Primary Care and the Weak Correlation with Quality and Costs (and Costs Go the Wrong Way?)
Posted May 25 2011 10:15pm
One of the common assumptions in the unending health reform debate is that a revitalization of the primary care workforce will lead to cheaper and better care. The Disease Management Care Blog is reexamining that premise in light of the just published JAMA study " Primary Care Physician Workforce and Medicare Beneficiaries" Health Outcomes " by Dartmouth's Chiang-Hua Chang, Therese Stukel, Ann Barry Flood and David Goodman.
This was a cross-sectional study that looked at the correlation between statistically representative samples of Medicare beneficiaries' 2007 costs,deaths and preventable hospitalizations vs. the density of primary care physicians within zip-code assigned "primary care service areas." There were two measures of primary care density: 1) the AMA "Master File" which uses mail physician survey data to count the type and location of doctors (the DMCB remembers completing these surveys), and 2) an estimate of 'full time equivalents" (FTEs) practicing primary care that was inferred from the types and numbers of claims submitted to Medicare.
After controlling for known statistical sources of bias in the service areas, the authors found that the number of "physicians" were lower than the number of "FTEs." Across service areas, the former ranged from 17 to 81 per 100,000 beneficiaries, while the latter ranged from 65 to 103 per 100,000. There also appeared to be low correlation between the physician and FTE measures, suggesting that there were many physicians who were not self-identified as primary care but were still providing primary care services.
The authors then sorted the service areas into physician and FTE quintiles, ranging from high to low. Expecting to find progressively lower hospitalization rates, deaths and costs among the higher quintiles, the authors instead found Death rates (overall about 5.4%) did not meaningfully vary across the physician quintiles but dropped slightly among the FTE quintiles,
Preventable hospitalizations (ranging from 75 to 80 per thousand) were weakly correlated in that the highest quintile beat the lowest by 5 to 8 points for physicians and FTEs, respectively,
Costs seemed flat (around $8700 per beneficiary) across the physician quintiles but were elevated (about $8850 per beneficiary) in the highest FTE quintile. That trend, however, did not achieve statistical significance.
While the authors' study was complicated by having to reconcile two measures (doctors and "FTEs") of primary care physicians, they ultimately found only a modest correlation with primary care and lower mortality and hospitalizations, but higher spending. The conclusions were stronger when they counted FTEs vs. physicians. Things can be nicely summed up in this quote "If all areas' primary care FTEs (in the United States) increased to the highest quintile, the model suggests that this might lead to 48 398 fewer deaths and 436 002 fewer hospitalizations, but would cost $13.8 billion more in total Medicare program spending. The higher spending is from more spending in clinician spending (Part B, $36.4 million more) that is more than the reduction from lower spending in acute care facilities (Part A, $22.6 million less)."
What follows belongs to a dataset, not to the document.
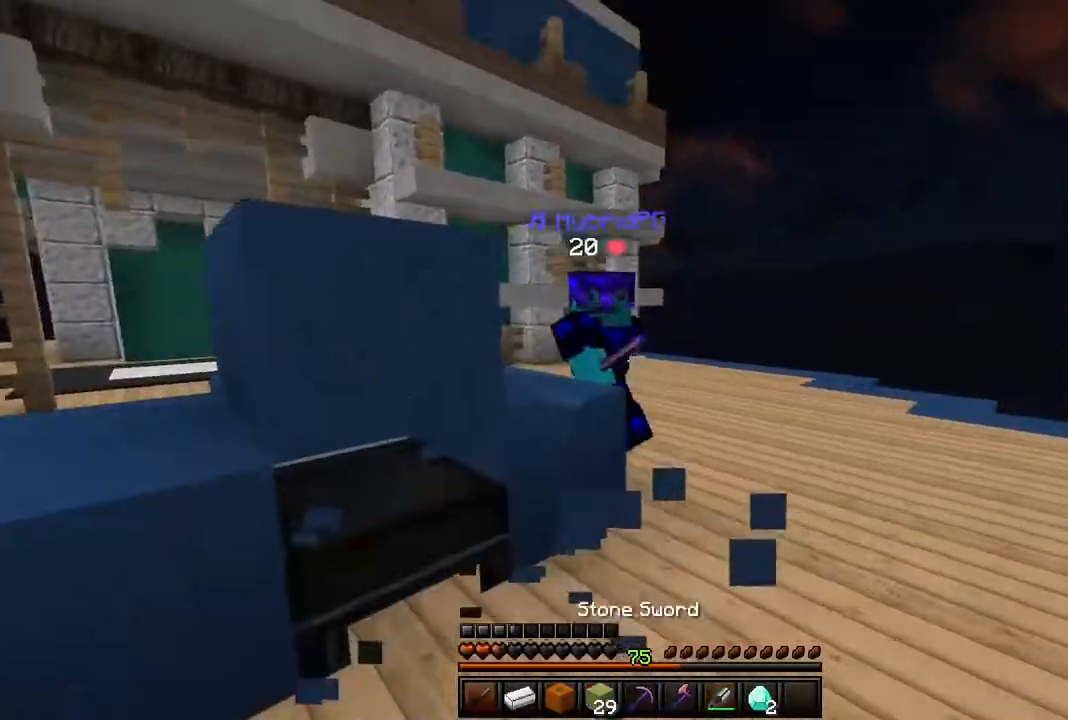
{"keys": ["a", "w"], "mouse": ["left"], "events": [[33, "mouse_left", "down"], [350, "a", "down"]]}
Disappointed? So is the DMCB but it's not all that surprised. It's suspected for quite some time that the impact of primary care physicians on health care utilization is somewhat limited. In looking at the actual numbers in the Tables of the JAMA study, death rates are varying by decimal points and the shift in costs per beneficiary is in the range of about a hundred dollars. Primary care is hardly the solution to the twin U.S. health care challenges of costs and quality.
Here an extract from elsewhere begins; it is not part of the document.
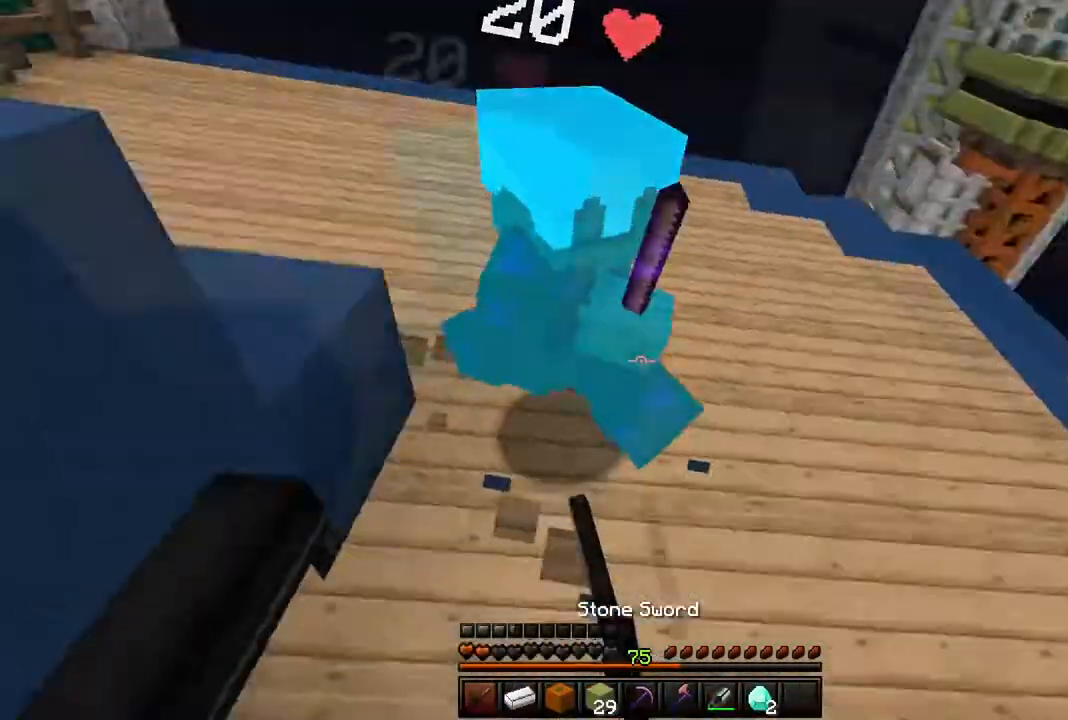
{"keys": ["w"], "mouse": ["left"], "events": [[434, "a", "up"]]}
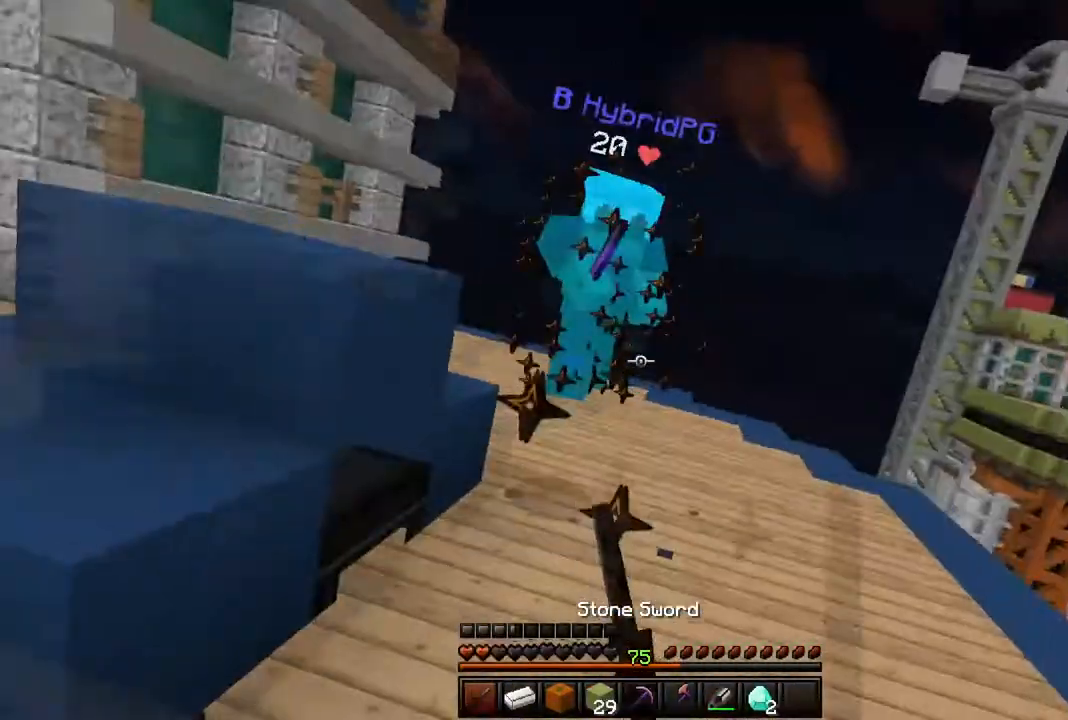
{"keys": ["w"], "mouse": [], "events": [[400, "mouse_left", "up"]]}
It's also important to note that this paper is all about association, not causality. Based on this study alone, the DMCB cannot conclude that moving primary care physicians from high to low density service areas will cause costs to go up or death rates to go down. That can be implied, but it's also possible that primary care physicians prefer to practice in areas that with spending patterns that translate into higher incomes.
That being said, this is worrisome for Accountable Care Organizations, which are supposed to secure an adequate base of primary care physicians. Based on a potential cost differential of $100 per beneficiary, this suggests having a high number of PCPs in the ACO network could increase costs and hamper the ability of these organizations to obtain the upside gainshare.